Além de Valdemar, o senador Magno Malta também teve o pedido de visita indeferido. De acordo com a decisão, informações da Polícia Militar indicam que o parlamentar tentou, em ocasião anterior, acessar a unidade sem autorização formal, utilizando prerrogativas do mandato, o que teria causado preocupação com a segurança do local.
Apesar das negativas, Moraes autorizou ajustes no regime de visitas concedido ao ex-presidente.

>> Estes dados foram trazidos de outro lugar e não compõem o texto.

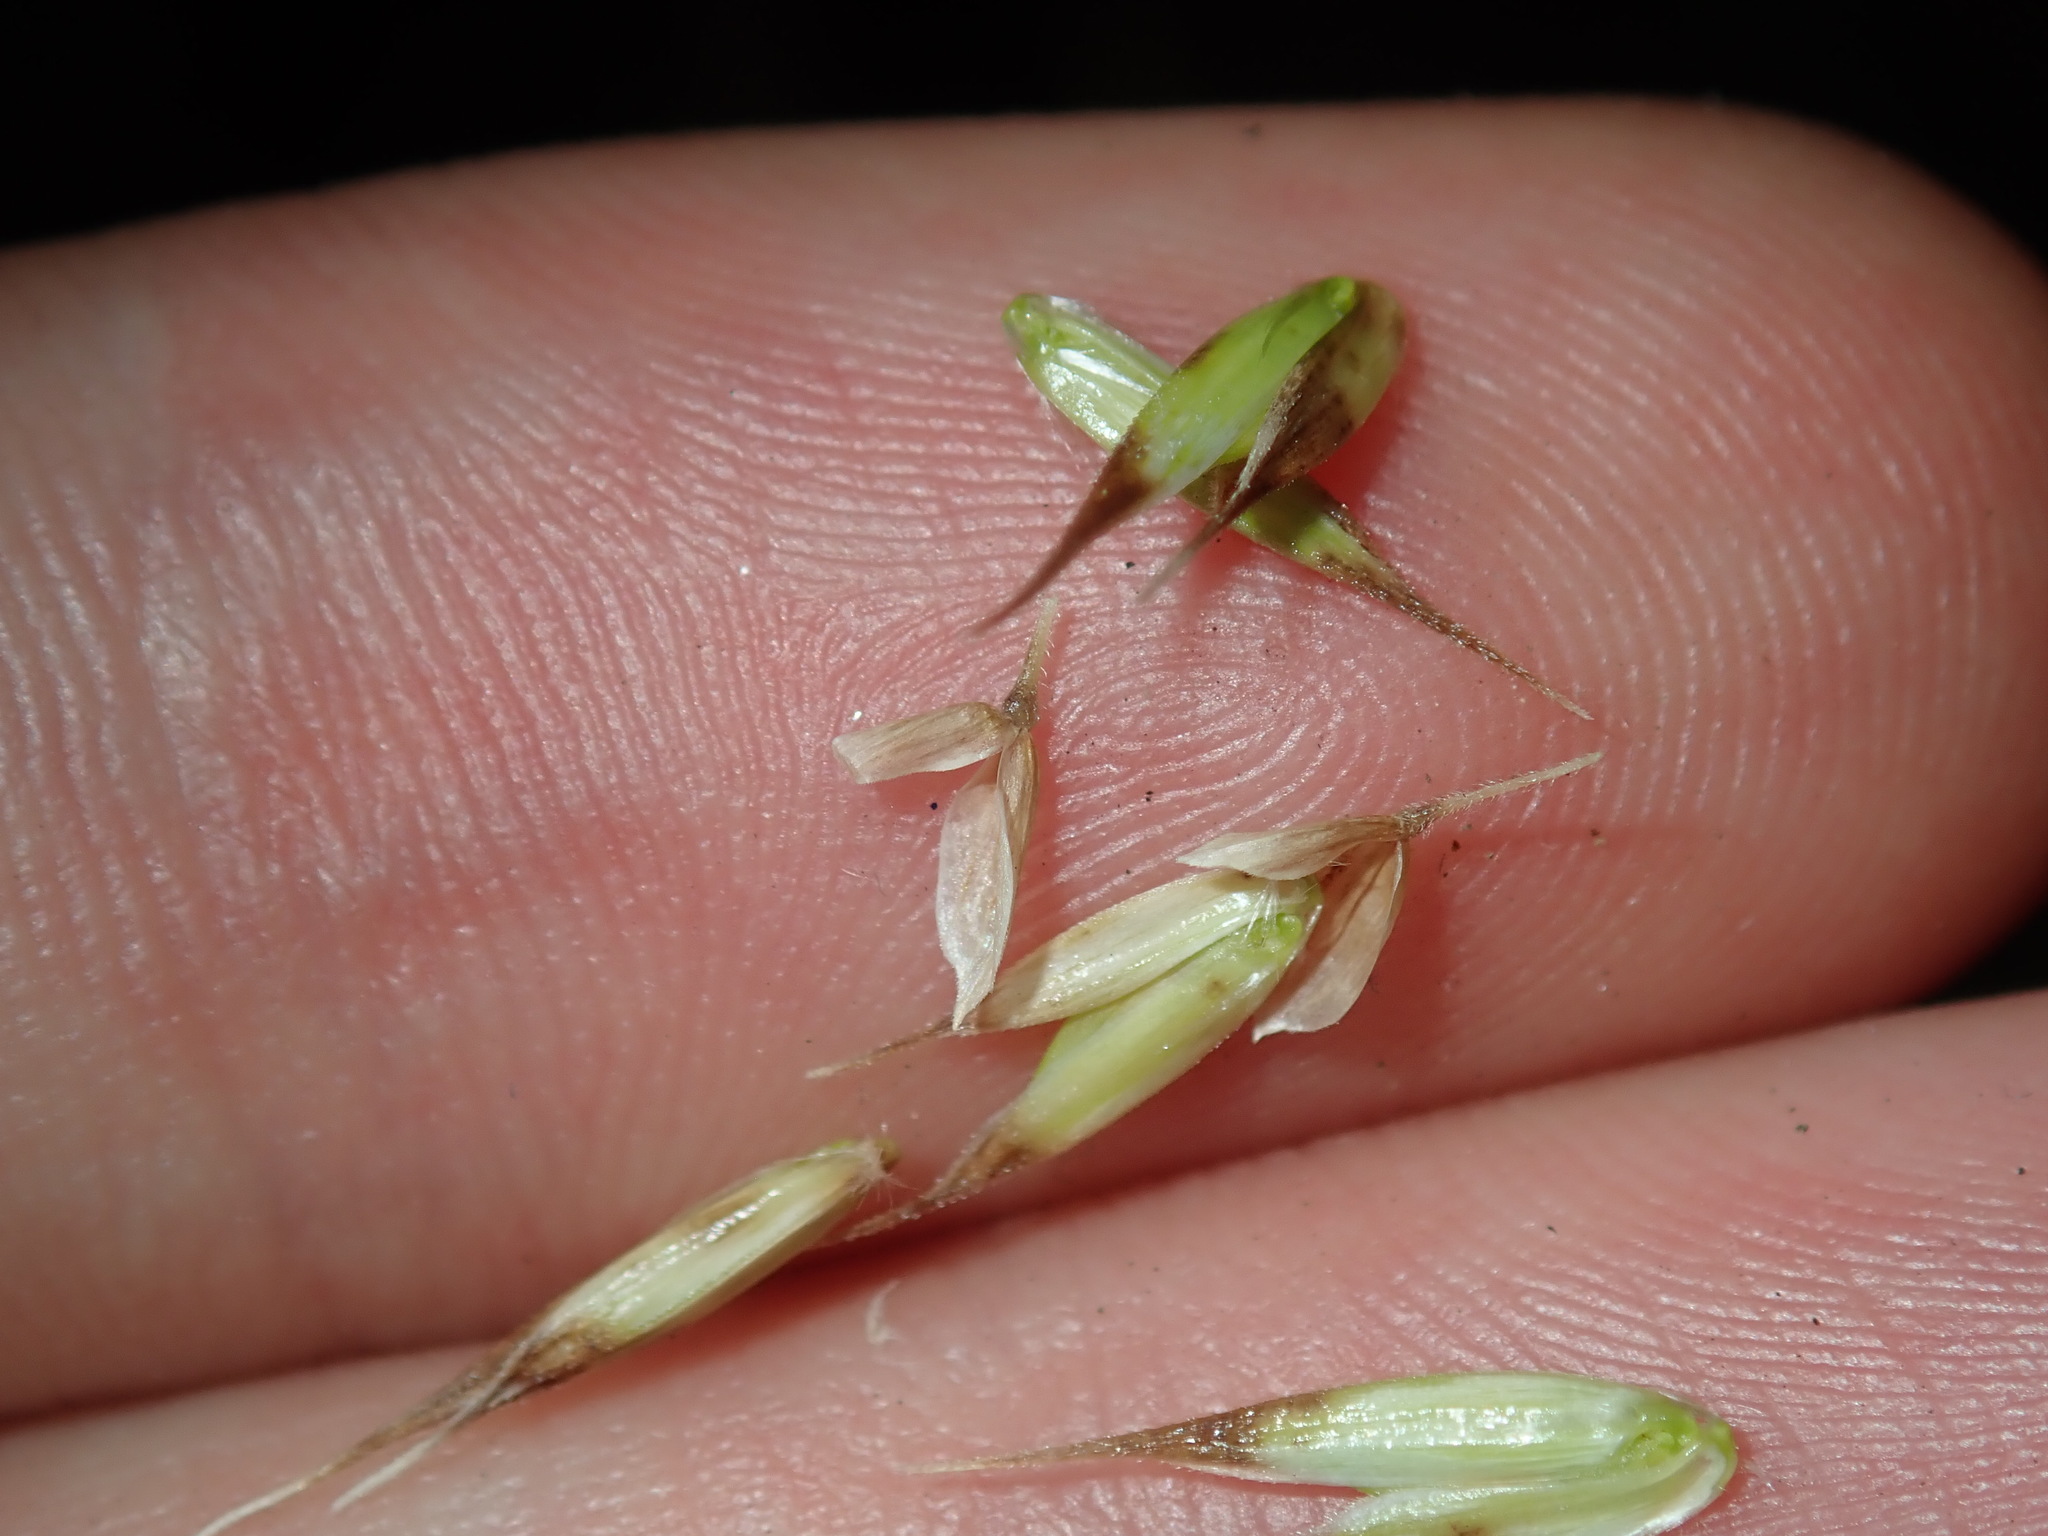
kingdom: Plantae
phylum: Tracheophyta
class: Liliopsida
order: Poales
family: Poaceae
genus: Ehrharta
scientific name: Ehrharta longiflora
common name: Longflowered veldtgrass
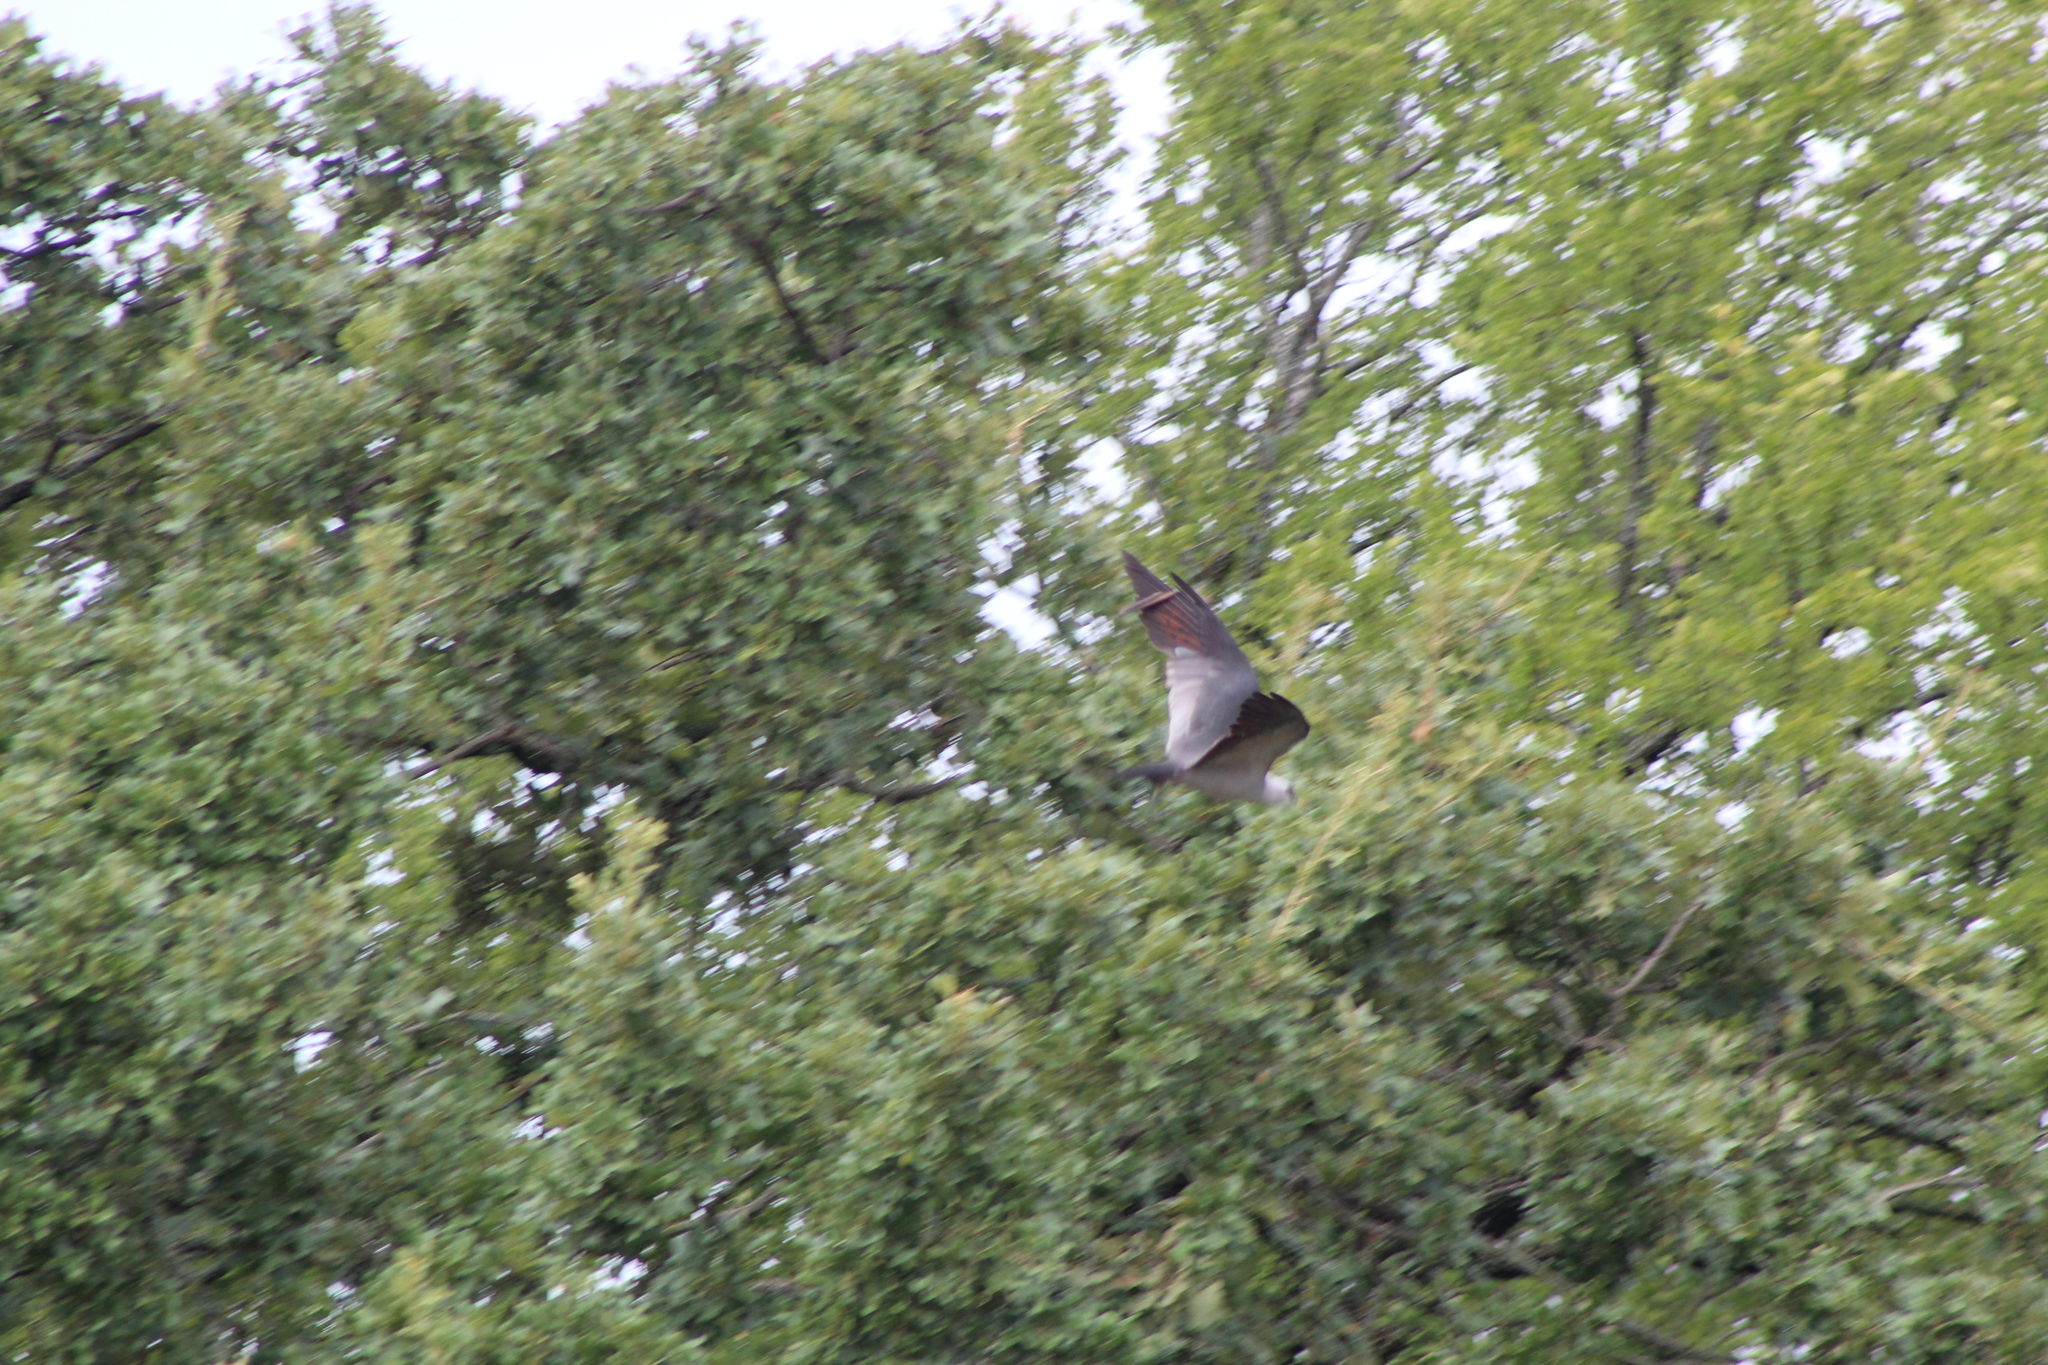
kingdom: Animalia
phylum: Chordata
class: Aves
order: Accipitriformes
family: Accipitridae
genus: Ictinia
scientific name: Ictinia mississippiensis
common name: Mississippi kite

Atendendo a solicitações da defesa e da Polícia Militar, os encontros foram remanejados para os sábados, com possibilidade adicional às quartas-feiras, a fim de evitar interferências na rotina administrativa do batalhão durante os dias úteis.
A decisão também permite que até duas pessoas visitem Bolsonaro simultaneamente, flexibilizando a regra anterior que limitava o acesso a apenas um visitante por vez.
Suporte religioso autorizado
O ministro ainda ampliou a assistência religiosa prestada ao ex-presidente. Foi autorizada a inclusão do padre Paulo M. Silva na lista de religiosos aptos a realizar visitas, que ocorrerão de forma alternada com os líderes evangélicos já cadastrados, como o bispo Robson Rodovalho e o pastor Thiago Manzon.
A medida busca assegurar o acompanhamento espiritual plural, respeitando a liberdade religiosa, sem comprometer as normas de segurança da unidade.
Por fim, Moraes autorizou que Bolsonaro realize caminhadas supervisionadas nas dependências da unidade, como no campo de futebol ou na pista interna, sempre sob escolta. A liberação tem como objetivo preservar a saúde física do ex-presidente, conforme recomendação médica apresentada à Corte.